• [What you should do]
Please restate the records below verbatim, omitting every image they hold.

• [Input material]
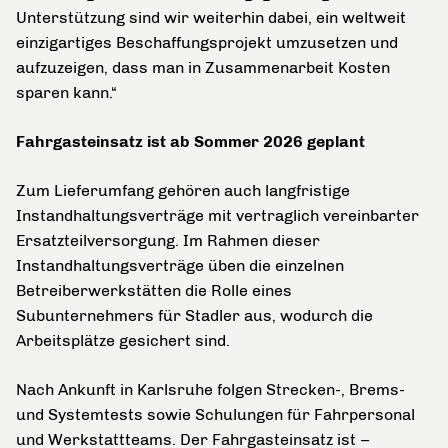
Unterstützung sind wir weiterhin dabei, ein weltweit
einzigartiges Beschaffungsprojekt umzusetzen und
aufzuzeigen, dass man in Zusammenarbeit Kosten
sparen kann.“
Fahrgasteinsatz ist ab Sommer 2026 geplant
Zum Lieferumfang gehören auch langfristige
Instandhaltungsverträge mit vertraglich vereinbarter
Ersatzteilversorgung. Im Rahmen dieser
Instandhaltungsverträge üben die einzelnen
Betreiberwerkstätten die Rolle eines
Subunternehmers für Stadler aus, wodurch die
Arbeitsplätze gesichert sind.
Nach Ankunft in Karlsruhe folgen Strecken-, Brems-
und Systemtests sowie Schulungen für Fahrpersonal
und Werkstattteams. Der Fahrgasteinsatz ist –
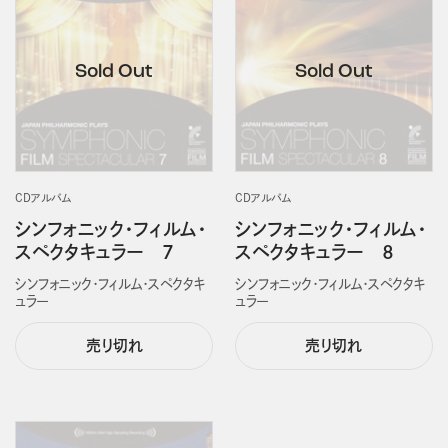
CDアルバム
CDアルバム
シンフォニック・フィルム・
シンフォニック・フィルム・
スペクタキュラー ７
スペクタキュラー ８
シンフォニック・フィルム・スペクタキ
シンフォニック・フィルム・スペクタキ
ュラー
ュラー
売り切れ
売り切れ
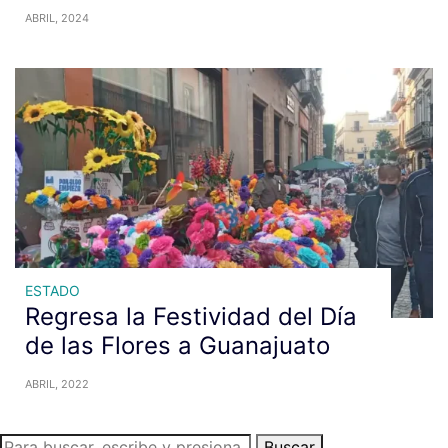
ABRIL, 2024
ESTADO
Regresa la Festividad del Día
de las Flores a Guanajuato
ABRIL, 2022
Buscar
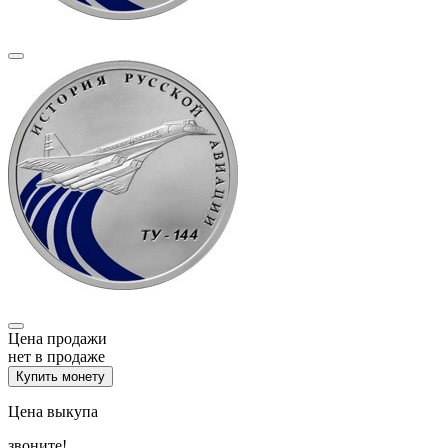
Цена продажи
нет в продаже
Купить монету
Цена выкупа
звоните!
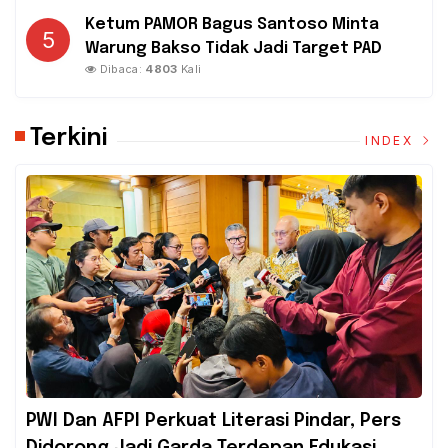
Ketum PAMOR Bagus Santoso Minta
5
Warung Bakso Tidak Jadi Target PAD
Dibaca:
4803
Kali
Terkini
INDEX
PWI Dan AFPI Perkuat Literasi Pindar, Pers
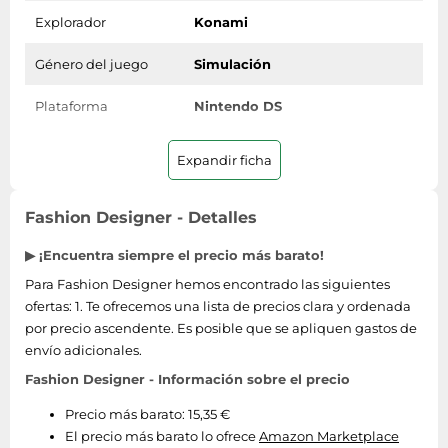
Explorador
Konami
Género del juego
Simulación
Plataforma
Nintendo DS
Expandir ficha
Fashion Designer - Detalles
▶ ¡Encuentra siempre el precio más barato!
Para Fashion Designer hemos encontrado las siguientes
ofertas: 1. Te ofrecemos una lista de precios clara y ordenada
por precio ascendente. Es posible que se apliquen gastos de
envío adicionales.
Fashion Designer - Información sobre el precio
Precio más barato: 15,35 €
El precio más barato lo ofrece
Amazon Marketplace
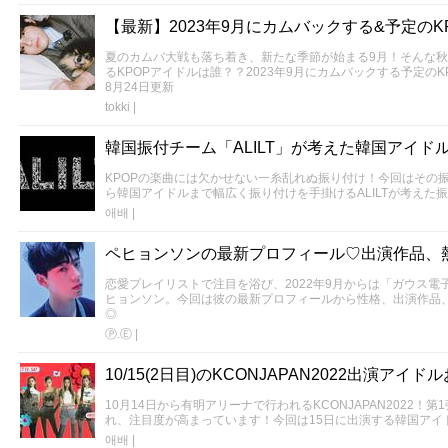
【最新】2023年9月にカムバックする&予定のK
夏のカムバ大戦も落ち着き、新たな季節が始まる9月！そんな秋
るKPOPアイドルは誰？？2023年9月にカムバックする予定のK
8月24日更新
tokki
|
韓国振付チーム「ALILT」が考えた韓国アイド
KPOPの楽曲には欠かせない一糸乱れぬ振り付け！今回はその
ら韓国アイドルまで幅広く振り付けを手掛けるALILTが考えた
애배
|
ペヒョンソンの最新プロフィール♡出演作品、
恋愛プレイリストで注目を浴び、2022年9月からは「ガウス
ヒョンソン。今回は彼の最新プロフィールから性格、出演作品
◎
Ⓟ.Ⓔ
|
10/15(2日目)のKCONJAPAN2022出演アイ
10月14日から有明アリーナで行われるKCONJAPAN2022！
れ、注目度が高まっています！今回は15日に出演する韓国アイ
애배
|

• [Result]
Unterstützung sind wir weiterhin dabei, ein weltweit
einzigartiges Beschaffungsprojekt umzusetzen und
aufzuzeigen, dass man in Zusammenarbeit Kosten
sparen kann.“
Fahrgasteinsatz ist ab Sommer 2026 geplant
Zum Lieferumfang gehören auch langfristige
Instandhaltungsverträge mit vertraglich vereinbarter
Ersatzteilversorgung. Im Rahmen dieser
Instandhaltungsverträge üben die einzelnen
Betreiberwerkstätten die Rolle eines
Subunternehmers für Stadler aus, wodurch die
Arbeitsplätze gesichert sind.
Nach Ankunft in Karlsruhe folgen Strecken-, Brems-
und Systemtests sowie Schulungen für Fahrpersonal
und Werkstattteams. Der Fahrgasteinsatz ist –
CDアルバム
CDアルバム
シンフォニック・フィルム・
シンフォニック・フィルム・
スペクタキュラー ７
スペクタキュラー ８
シンフォニック・フィルム・スペクタキ
シンフォニック・フィルム・スペクタキ
ュラー
ュラー
売り切れ
売り切れ
ABRIL, 2024
ESTADO
Regresa la Festividad del Día
de las Flores a Guanajuato
ABRIL, 2022
Buscar
Цена продажи
нет в продаже
Купить монету
Цена выкупа
звоните!
Ketum PAMOR Bagus Santoso Minta
5
Warung Bakso Tidak Jadi Target PAD
Dibaca:
4803
Kali
Terkini
INDEX
PWI Dan AFPI Perkuat Literasi Pindar, Pers
Explorador
Konami
Género del juego
Simulación
Plataforma
Nintendo DS
Expandir ficha
Fashion Designer - Detalles
▶ ¡Encuentra siempre el precio más barato!
Para Fashion Designer hemos encontrado las siguientes
ofertas: 1. Te ofrecemos una lista de precios clara y ordenada
por precio ascendente. Es posible que se apliquen gastos de
envío adicionales.
Fashion Designer - Información sobre el precio
Precio más barato: 15,35 €
El precio más barato lo ofrece
Amazon Marketplace
【最新】2023年9月にカムバックする&予定のK
夏のカムバ大戦も落ち着き、新たな季節が始まる9月！そんな秋
るKPOPアイドルは誰？？2023年9月にカムバックする予定のK
8月24日更新
tokki
|
韓国振付チーム「ALILT」が考えた韓国アイド
KPOPの楽曲には欠かせない一糸乱れぬ振り付け！今回はその
ら韓国アイドルまで幅広く振り付けを手掛けるALILTが考えた
애배
|
ペヒョンソンの最新プロフィール♡出演作品、
恋愛プレイリストで注目を浴び、2022年9月からは「ガウス
ヒョンソン。今回は彼の最新プロフィールから性格、出演作品
◎
Ⓟ.Ⓔ
|
10/15(2日目)のKCONJAPAN2022出演アイ
10月14日から有明アリーナで行われるKCONJAPAN2022！
れ、注目度が高まっています！今回は15日に出演する韓国アイ
애배
|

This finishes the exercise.